• [WORK INSTRUCTION 1] Please copy the Florida news digest from "We don' need" to "they can do?", replacing "restaurants" with "eateries" throughout.
• [WORK INSTRUCTION 2] In the Florida news digest, whose editorial board argues that school bus cuts are painful but necessary?
• [WORK INSTRUCTION 3] Extend the Florida news digest beyond its final sentence with a few more lines in the same style.

• [PASSAGE PROVIDED]
School bus cuts painful
The Saint Petersburg Times editorial board argues "School bus cuts painful, but necessary".
We don' need no stinkin' reger'lations
"Vermin infestations and other critical violations of state sanitation and safety laws determined by inspectors at two South Florida restaurants last week prompted the Florida Department of Business & Professional Regulation to temporarily close them." "Two S. Fla. restaurants briefly shut by inspectors".
The best they can do?
"Rick Santorum to speak at Lincoln Day Dinner".
Teachers protest cuts, mismanagement...
"Ringing bells, carrying signs and shouting slogans like "Yes, we can," teachers clogged the sidewalks Tuesday around the Broward School District headquarters to protest job cuts, district mismanagement and a lack of raises." "Broward teachers protest job cuts, demand raises". See also "Hundreds protest school cuts".
Top down democracy
"A new law has made it easier for the Legislature — but harder for citizens — to change Florida's Constitution."
When state lawmakers tried last year to propose constitutional amendments to voters concerning property taxes, the new federal health care law and the redistricting of political boundaries, they ran headlong into challenges at the state Supreme Court, which removed all three from the ballot. "Law tilts ballot battles".

[Stored items]
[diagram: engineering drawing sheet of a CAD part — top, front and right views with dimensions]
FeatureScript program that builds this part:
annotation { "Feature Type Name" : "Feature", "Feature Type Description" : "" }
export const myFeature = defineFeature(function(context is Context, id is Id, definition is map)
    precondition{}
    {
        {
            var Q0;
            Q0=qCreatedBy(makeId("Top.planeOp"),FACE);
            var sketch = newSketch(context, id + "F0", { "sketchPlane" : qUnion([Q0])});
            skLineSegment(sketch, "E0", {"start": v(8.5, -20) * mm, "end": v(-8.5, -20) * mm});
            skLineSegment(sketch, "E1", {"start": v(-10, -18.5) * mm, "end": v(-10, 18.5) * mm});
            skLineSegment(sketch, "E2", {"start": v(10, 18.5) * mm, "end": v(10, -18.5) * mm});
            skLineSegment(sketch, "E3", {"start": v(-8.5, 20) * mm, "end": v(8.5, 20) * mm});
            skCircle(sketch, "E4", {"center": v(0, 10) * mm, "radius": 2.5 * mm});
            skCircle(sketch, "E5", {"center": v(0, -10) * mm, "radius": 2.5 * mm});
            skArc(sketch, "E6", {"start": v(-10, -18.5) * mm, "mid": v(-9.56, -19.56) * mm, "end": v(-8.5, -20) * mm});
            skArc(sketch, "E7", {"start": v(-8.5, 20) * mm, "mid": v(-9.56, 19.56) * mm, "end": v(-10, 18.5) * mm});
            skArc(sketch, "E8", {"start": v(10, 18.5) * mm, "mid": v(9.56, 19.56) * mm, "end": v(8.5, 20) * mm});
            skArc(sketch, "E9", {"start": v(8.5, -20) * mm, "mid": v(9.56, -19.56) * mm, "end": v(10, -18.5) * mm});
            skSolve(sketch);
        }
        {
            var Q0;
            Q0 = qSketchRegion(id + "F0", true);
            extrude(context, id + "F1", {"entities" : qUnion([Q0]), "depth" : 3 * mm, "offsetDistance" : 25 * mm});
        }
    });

• [EXPECTED ANSWER 1]
We don' need no stinkin' reger'lations
"Vermin infestations and other critical violations of state sanitation and safety laws determined by inspectors at two South Florida eateries last week prompted the Florida Department of Business & Professional Regulation to temporarily close them." "Two S. Fla. eateries briefly shut by inspectors".
The best they can do?

• [EXPECTED ANSWER 2] The Saint Petersburg Times editorial board.

• [EXPECTED ANSWER 3]
It was a maddening blow to the GOP-controlled Legislature, which passed legislation this year sharply restricting opponents' ability to fight legislative ballot proposals.
The new law, which took effect when Gov. Rick Scott signed it Thursday, gives opponents just 30 days to challenge ballot questions approved by the Legislature. Even if a court challenge does succeed, the state attorney general will have new authority to rewrite the ballot language so it can still reach the voters.
The Legislature's experience at the Supreme Court last year "created a question," said House sponsor Dennis Baxley, R-Ocala: "What can we do to make sure voters get to see these items?"
The same law is less generous, however, to citizens seeking to amend the state constitution. Petitioners now have only two years, rather than the previous four-year window, in which to gather enough signatures to add a question to the ballot
Mack strives to at least sound relevant
"Florida Republican Congressman Connie Mack, chairman of the House Subcommittee on the Western Hemisphere, called for greater cooperation with Mexico to combat the flow of illegal drugs and to stem the number of Mexicans illegally entering the United States." "Connie Mack Calls for Greater Cooperation from Mexico to Secure the Border".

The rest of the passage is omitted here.